More memories of that event began swirling in my head: Smiling faces, enthusiastic words of praise, flashing cameras, writer’s cramps, an intense sense of pride, and diminishing stacks of books. It was an incredible night, and it was just the beginning of so many amazing and fun experiences--more than a middle-aged, stay-at-home mom should ever have. (See past blogs!)
I looked at the short rope again, and I realized that it formed a smile. I don’t know if I believe in signs, but I was suddenly filled with joy. I just sat on that hard wooden bench and smiled like the velvet rope. I realized, with every fiber of my being that no matter what happened that day I would forever get to treasure all the good things that happened to me and all the wonderful people I have met as a result of Stud Muffins. I’m sure people, including the defendant, looked at me strangely, but I didn’t care. Like the Gershwin song goes, “No, no, they can’t take that away from me”.
When I finally walked into that courtroom, I did so with a sense of peace in my heart. I presented my side calmly and logically, keeping my Judge Judy tutelage in the forefront of my brain. Then it was the defendant’s turn, and I only interjected inappropriately once (I told you I would have trouble keeping my tongue when confronted with comments I believe to be falsehoods about my favorite subject). Within a half an hour, it was all over.

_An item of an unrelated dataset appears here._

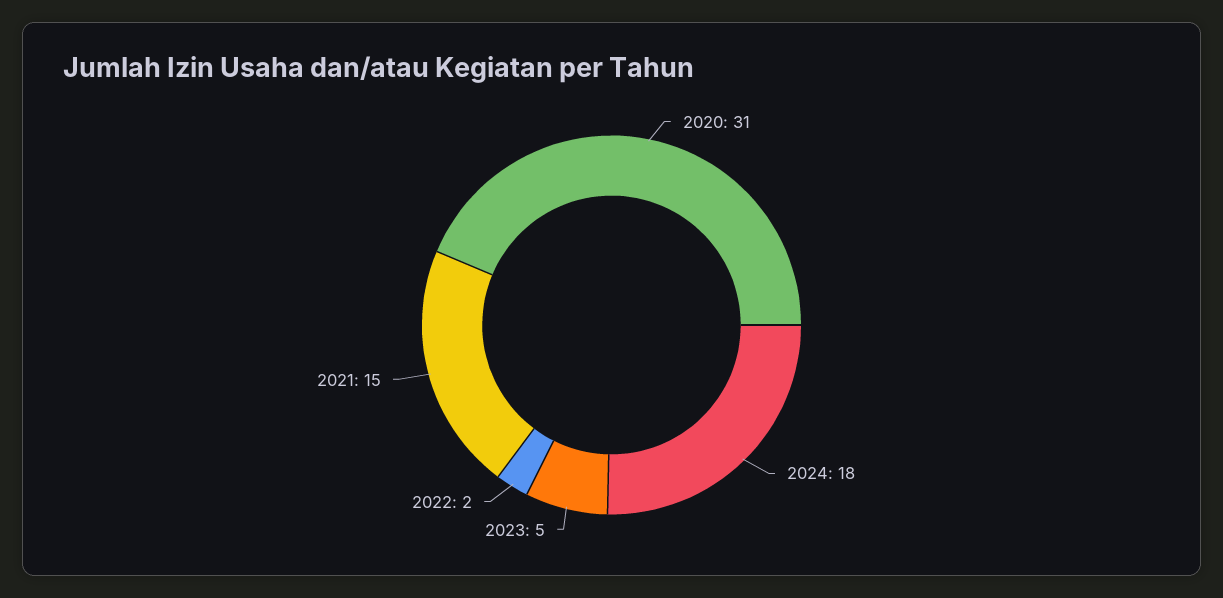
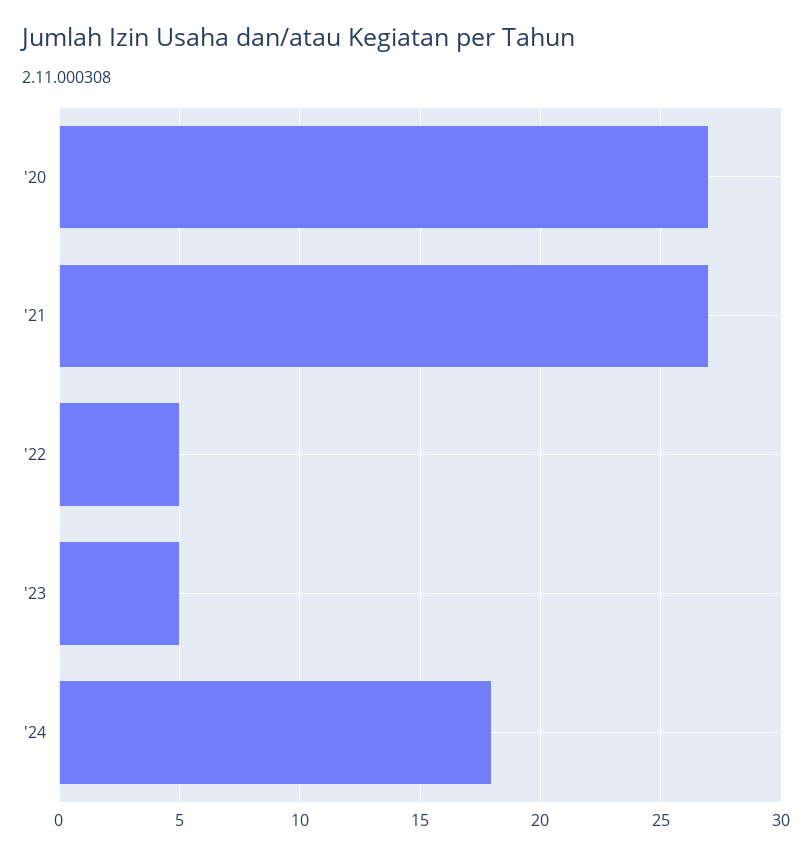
2020: 31 -> 27
2022: 2 -> 5
2021: 15 -> 27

So here are the big questions: Did I win the case? I don’t know yet. The judge will decide after reviewing all the evidence and let me know within a week. Do I think I won? Yes, I think so. You see, the judge did something that, to be honest, I found frustrating at first. She allowed both the defendant and me to say whatever we wanted for as long as we wanted. I couldn’t figure out why she didn’t cut off any lengthy and/or extraneous testimony, a la the curt Judge Judy. Then I realized what she was doing: She was allowing both sides the opportunity to speak, as well as over-speak. And over-speak. And over-speak.
It brought to mind the old saying, “If you give a man enough rope, he will hang himself.” In this case, I believe the rope was plush red velvet.
WINTER OLYMPICS UPDATE FROM 1998 - Twenty years ago in Nagano, I attempted curling. Incredibly, I did not medal.